Lin next objects to the Board’s failure to address the 2008 and 2009 CECC reports,
which she offered as evidence that China currently enforces its family‐planning policy
coercively. These reports characterize coercive enforcement as “commonplace,” and the
2009 CECC report explains that Fujian’s longstanding policy of taking “remedial measures”
to enforce family‐planning rules is a policy of compulsory abortion. Fujian’s “remedial
measures” policy is also discussed in the 2007 State Department Asylum Profile, but it says
merely that the measures are “unspecified,” and it never equates the phrase with
compulsory abortion as the 2009 CECC report does.
The Board’s failure to address the CECC reports is troubling: CECC reports are
official publications that should be afforded weight, and the Board ought to have explained
how it reconciles the CECC reports with its view that China’s family‐planning policy is
enforced through administrative means. But this failure does not merit granting Lin’s
petition. Even if the Board had given the CECC reports serious consideration, the reports
would not have established Lin’s case, because they do not document deterioration in
China’s treatment of violators of its family‐planning policy between 2004 and the filing of
Lin’s motion in 2010. As such, the Board’s failure to discuss them is excusable under the
highly deferential standard of review we apply to denials of motions to reopen.

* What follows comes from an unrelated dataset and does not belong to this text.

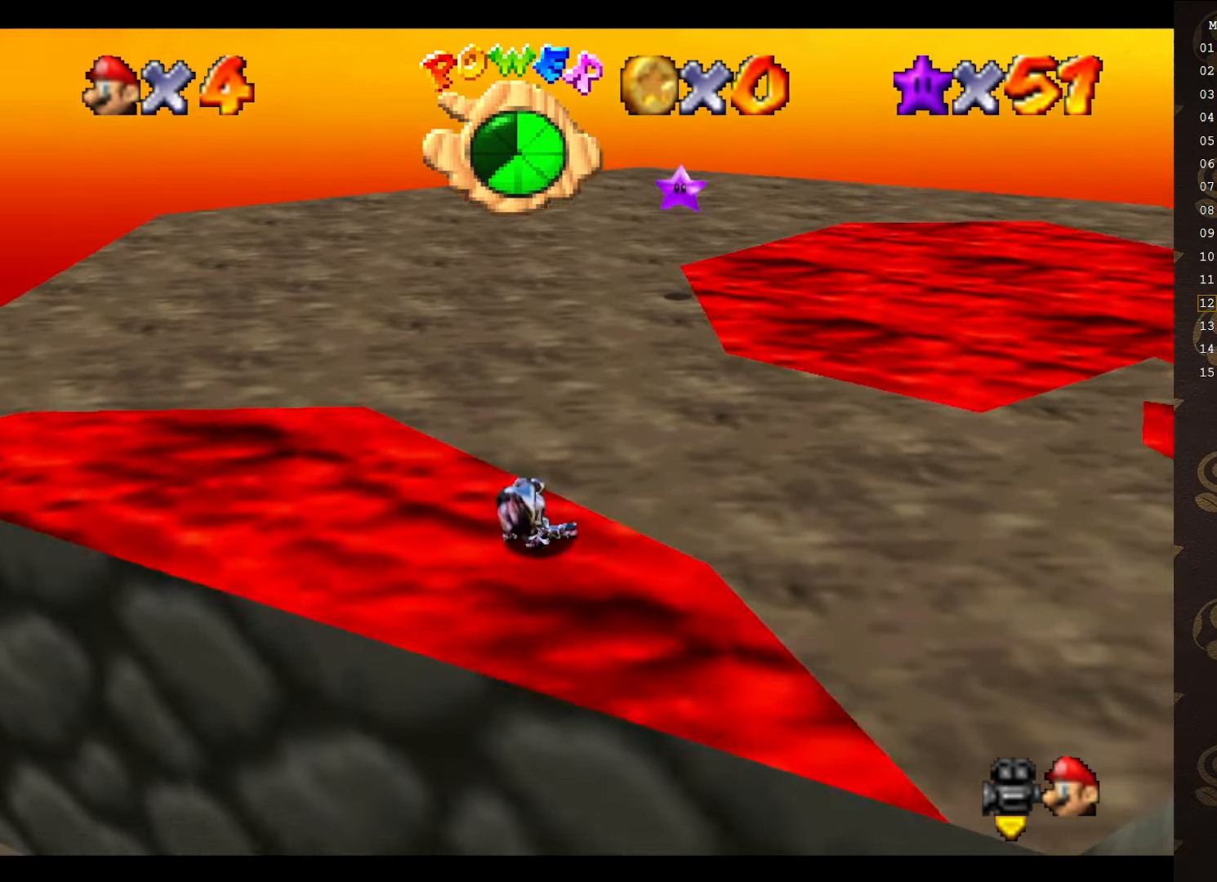
{"buttons": [], "left_stick": "center", "events": [[50, "C_RIGHT", "down"], [116, "C_RIGHT", "up"], [150, "left_stick", "center"], [216, "C_RIGHT", "down"], [283, "C_RIGHT", "up"]]}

Lin also argues generally that the Board abused its discretion by rejecting certain
unidentified documents from Chinese‐government websites as unauthenticated. She argues
that such documents from official Chinese websites are self‐authenticating “official
publications” under Federal Rule of Evidence 902(5) and should not have been discounted.

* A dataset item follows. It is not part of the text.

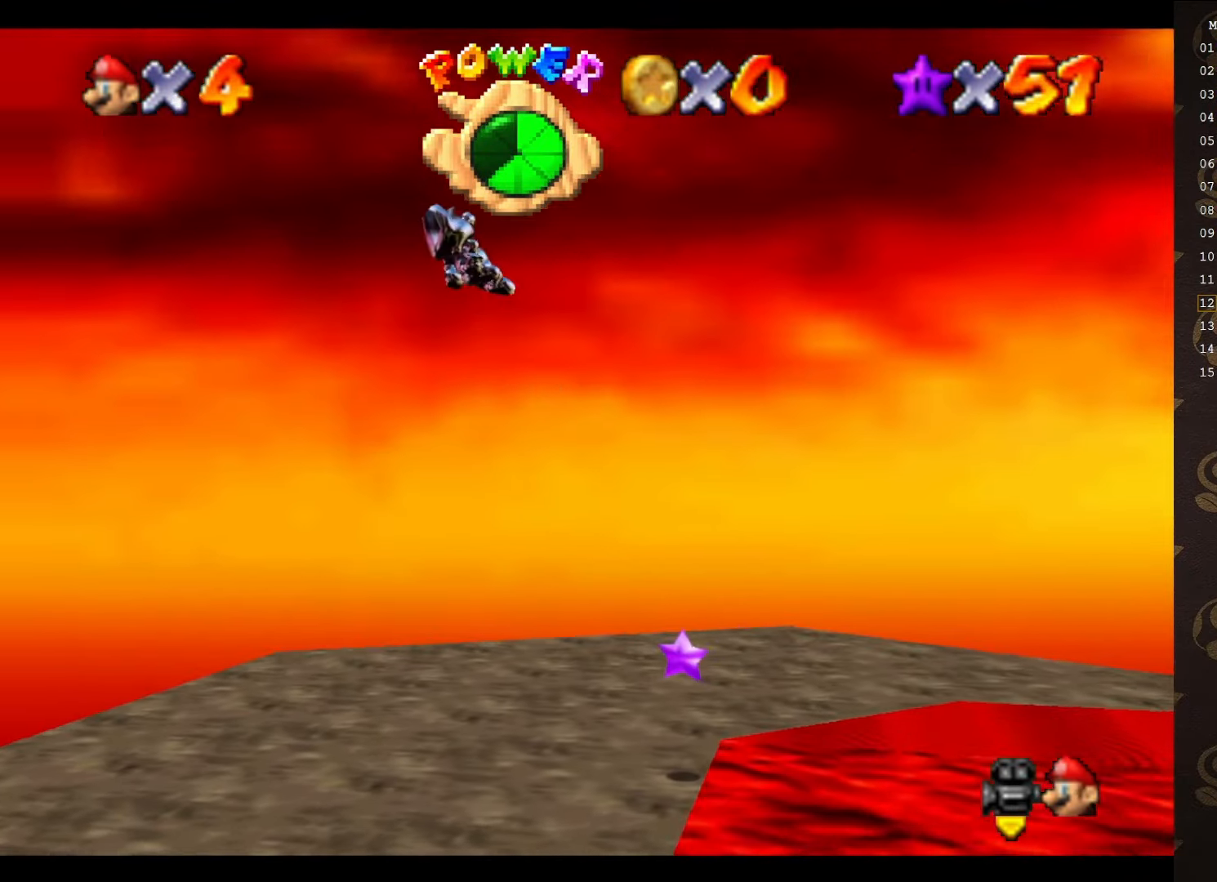
{"buttons": [], "left_stick": "up", "events": [[200, "left_stick", "up"]]}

She does not point to specific documents, and she does not discuss how the Board’s
purported error affected the outcome of her case. But the Board did not abuse its discretion
when it concluded that Lin’s documents from Chinese‐government websites were
unauthenticated: Lin not argue that the documents were self‐authenticating in her motion to
reopen, and the three district court cases from outside this circuit she now cites do not
concern the authentication of documents from foreign websites.
No. 11‐1082 Page 5
Lin’s last challenge to the Board’s decision on her claim that she faces forcible
sterilization in China is that the Board abused its discretion by failing to credit evidence that
her American‐born children would be counted for family‐planning purposes. She believes
that the Board has concluded that children born to Chinese parents in some countries will
be counted for family‐planning purposes while children born in the United States will not.
But it is not clear that the Board made such a distinction. To the contrary, the Board
conceded that “China regards a child of Chinese nationals who have not permanently
settled in another country as a Chinese national” without suggesting any distinction
between the United States and other countries. This was not an abuse of discretion.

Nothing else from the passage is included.